Achilleas Angelopoulos

Personal information
- Full name: Achilleas Angelopoulos
- Date of birth: 31 March 1977 (age 49)
- Place of birth: Trikala, Greece
- Height: 1.85 m (6 ft 1 in)
- Position: Defender

Senior career*
- Years: Team / Apps / (Gls)
- 1995–2001: Trikala / 76 / (2)
- 2001: → Nafpaktiakos Asteras (loan) / 11 / (0)
- 2001–2006: Kallithea / 77 / (2)
- 2006–2007: Agrotikos Asteras / 28 / (0)
- 2007–2009: Panthrakikos / 45 / (0)
- 2009–2010: Pierikos / 3 / (0)
- 2010: Trikala / 5 / (0)
- 2010–2011: Agrotikos Asteras / 15 / (0)

- TASK ITEM
Extend the Achilleas Angelopoulos profile above, picking up right after its last line.

(Collected data)

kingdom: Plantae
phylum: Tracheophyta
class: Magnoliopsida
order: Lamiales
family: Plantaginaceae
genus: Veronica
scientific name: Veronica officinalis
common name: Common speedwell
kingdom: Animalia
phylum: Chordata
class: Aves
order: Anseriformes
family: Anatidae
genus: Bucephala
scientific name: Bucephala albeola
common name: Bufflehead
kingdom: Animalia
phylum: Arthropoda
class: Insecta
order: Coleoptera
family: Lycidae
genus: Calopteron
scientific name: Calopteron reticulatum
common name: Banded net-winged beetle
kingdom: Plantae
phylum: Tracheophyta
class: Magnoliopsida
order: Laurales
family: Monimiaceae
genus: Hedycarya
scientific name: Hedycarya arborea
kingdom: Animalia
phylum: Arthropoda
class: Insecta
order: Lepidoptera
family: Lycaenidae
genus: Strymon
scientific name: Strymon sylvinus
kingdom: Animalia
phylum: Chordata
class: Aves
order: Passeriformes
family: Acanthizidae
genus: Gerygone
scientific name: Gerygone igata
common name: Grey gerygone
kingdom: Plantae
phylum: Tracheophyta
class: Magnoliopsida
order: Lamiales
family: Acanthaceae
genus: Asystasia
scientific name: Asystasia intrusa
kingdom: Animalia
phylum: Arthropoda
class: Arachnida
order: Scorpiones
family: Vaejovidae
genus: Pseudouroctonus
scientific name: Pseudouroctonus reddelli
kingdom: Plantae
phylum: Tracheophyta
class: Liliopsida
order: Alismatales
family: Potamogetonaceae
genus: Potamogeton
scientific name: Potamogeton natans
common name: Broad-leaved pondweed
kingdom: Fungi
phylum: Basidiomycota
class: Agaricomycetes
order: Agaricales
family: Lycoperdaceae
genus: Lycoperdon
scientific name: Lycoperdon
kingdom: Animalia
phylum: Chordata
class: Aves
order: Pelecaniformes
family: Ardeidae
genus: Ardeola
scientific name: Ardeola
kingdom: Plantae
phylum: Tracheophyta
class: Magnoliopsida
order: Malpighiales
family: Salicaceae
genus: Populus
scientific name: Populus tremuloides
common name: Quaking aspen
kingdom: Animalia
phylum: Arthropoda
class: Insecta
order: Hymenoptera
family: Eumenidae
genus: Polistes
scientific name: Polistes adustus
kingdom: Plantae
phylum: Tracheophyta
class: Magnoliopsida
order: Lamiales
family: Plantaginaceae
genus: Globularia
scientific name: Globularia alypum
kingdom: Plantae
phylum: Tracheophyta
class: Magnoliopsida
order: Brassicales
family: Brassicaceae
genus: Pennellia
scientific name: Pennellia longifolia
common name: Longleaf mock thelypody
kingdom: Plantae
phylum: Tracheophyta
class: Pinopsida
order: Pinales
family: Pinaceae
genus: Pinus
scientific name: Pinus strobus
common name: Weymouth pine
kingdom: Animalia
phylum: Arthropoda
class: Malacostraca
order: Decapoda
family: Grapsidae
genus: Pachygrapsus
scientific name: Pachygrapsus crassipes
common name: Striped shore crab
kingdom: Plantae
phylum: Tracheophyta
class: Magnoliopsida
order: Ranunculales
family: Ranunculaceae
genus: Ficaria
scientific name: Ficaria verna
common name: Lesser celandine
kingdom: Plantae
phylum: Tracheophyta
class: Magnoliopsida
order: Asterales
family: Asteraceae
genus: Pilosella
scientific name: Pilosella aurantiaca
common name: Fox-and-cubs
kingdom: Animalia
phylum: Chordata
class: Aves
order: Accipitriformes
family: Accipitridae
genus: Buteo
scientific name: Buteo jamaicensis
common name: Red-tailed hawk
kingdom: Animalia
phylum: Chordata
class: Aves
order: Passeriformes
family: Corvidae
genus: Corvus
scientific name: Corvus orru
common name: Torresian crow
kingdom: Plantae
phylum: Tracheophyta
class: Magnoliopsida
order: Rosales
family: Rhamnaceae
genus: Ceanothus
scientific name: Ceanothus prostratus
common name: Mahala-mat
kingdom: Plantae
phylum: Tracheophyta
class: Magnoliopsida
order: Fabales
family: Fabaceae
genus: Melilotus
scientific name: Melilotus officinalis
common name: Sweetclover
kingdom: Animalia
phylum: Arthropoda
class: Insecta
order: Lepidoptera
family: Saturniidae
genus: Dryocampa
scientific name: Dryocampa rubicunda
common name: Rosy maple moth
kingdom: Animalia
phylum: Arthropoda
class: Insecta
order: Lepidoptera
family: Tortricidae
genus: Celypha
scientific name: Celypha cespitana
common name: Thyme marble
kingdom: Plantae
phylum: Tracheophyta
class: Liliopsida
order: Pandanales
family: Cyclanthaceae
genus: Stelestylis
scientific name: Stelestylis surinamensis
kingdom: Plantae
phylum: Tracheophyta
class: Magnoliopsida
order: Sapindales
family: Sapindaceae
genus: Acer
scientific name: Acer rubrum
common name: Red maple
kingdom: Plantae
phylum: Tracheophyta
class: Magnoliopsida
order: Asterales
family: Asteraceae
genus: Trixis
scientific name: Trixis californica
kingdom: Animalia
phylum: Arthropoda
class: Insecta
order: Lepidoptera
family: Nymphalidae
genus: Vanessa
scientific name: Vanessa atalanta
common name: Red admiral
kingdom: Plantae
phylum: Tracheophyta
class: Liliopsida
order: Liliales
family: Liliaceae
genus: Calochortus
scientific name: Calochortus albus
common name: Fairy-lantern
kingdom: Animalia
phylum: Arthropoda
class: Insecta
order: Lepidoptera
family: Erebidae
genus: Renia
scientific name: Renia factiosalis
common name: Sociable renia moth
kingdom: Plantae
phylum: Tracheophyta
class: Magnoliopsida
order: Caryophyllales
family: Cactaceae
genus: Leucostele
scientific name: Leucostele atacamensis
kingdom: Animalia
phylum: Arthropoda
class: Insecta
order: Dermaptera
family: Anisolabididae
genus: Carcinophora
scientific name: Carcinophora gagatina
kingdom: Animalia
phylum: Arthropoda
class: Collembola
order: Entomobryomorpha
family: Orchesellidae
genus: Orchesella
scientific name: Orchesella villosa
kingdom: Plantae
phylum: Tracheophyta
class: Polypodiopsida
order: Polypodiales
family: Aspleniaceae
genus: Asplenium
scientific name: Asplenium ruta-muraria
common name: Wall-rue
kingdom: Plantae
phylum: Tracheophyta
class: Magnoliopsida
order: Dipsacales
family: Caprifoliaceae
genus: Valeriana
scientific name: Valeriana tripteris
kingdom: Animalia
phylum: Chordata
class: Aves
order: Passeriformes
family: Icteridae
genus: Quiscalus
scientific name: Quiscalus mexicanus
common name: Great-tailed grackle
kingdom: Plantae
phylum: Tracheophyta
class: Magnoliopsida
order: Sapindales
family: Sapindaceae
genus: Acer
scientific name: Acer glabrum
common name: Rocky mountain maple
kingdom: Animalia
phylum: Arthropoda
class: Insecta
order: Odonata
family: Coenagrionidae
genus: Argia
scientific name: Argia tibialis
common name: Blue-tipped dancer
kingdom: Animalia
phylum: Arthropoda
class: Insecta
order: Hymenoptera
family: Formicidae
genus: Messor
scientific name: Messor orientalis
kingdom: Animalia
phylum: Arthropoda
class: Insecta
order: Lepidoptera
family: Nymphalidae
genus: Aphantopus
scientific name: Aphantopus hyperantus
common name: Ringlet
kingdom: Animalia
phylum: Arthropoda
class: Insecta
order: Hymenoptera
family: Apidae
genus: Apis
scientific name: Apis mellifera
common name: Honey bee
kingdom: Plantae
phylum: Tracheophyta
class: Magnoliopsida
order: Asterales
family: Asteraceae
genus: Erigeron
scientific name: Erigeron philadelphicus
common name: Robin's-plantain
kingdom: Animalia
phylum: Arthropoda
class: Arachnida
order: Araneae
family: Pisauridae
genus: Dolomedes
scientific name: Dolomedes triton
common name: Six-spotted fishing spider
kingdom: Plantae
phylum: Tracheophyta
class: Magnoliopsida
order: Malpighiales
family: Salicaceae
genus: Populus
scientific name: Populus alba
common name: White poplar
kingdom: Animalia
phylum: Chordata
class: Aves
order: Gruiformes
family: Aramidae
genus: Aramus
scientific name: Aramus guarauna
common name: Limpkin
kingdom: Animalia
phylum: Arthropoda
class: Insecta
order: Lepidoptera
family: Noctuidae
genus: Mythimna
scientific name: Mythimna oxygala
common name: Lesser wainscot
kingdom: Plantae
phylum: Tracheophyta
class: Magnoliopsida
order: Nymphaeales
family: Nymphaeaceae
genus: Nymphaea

- ANSWER TO THIS EXERCISE
- 2011–2012: Ethnikos Gazoros

= Achilleas Angelopoulos =

Greek footballer

Achilleas Angelopoulos (Αχιλλέας Αγγελόπουλος; born 31 March 1977) is a Greek former professional footballer who played as a centre back.

==Career==
Born in Trikala, Angelopoulos began his professional football career by joining the local side Trikala F.C. in February 1995. He later played for Kallithea and Panthrakikos in the Super League Greece.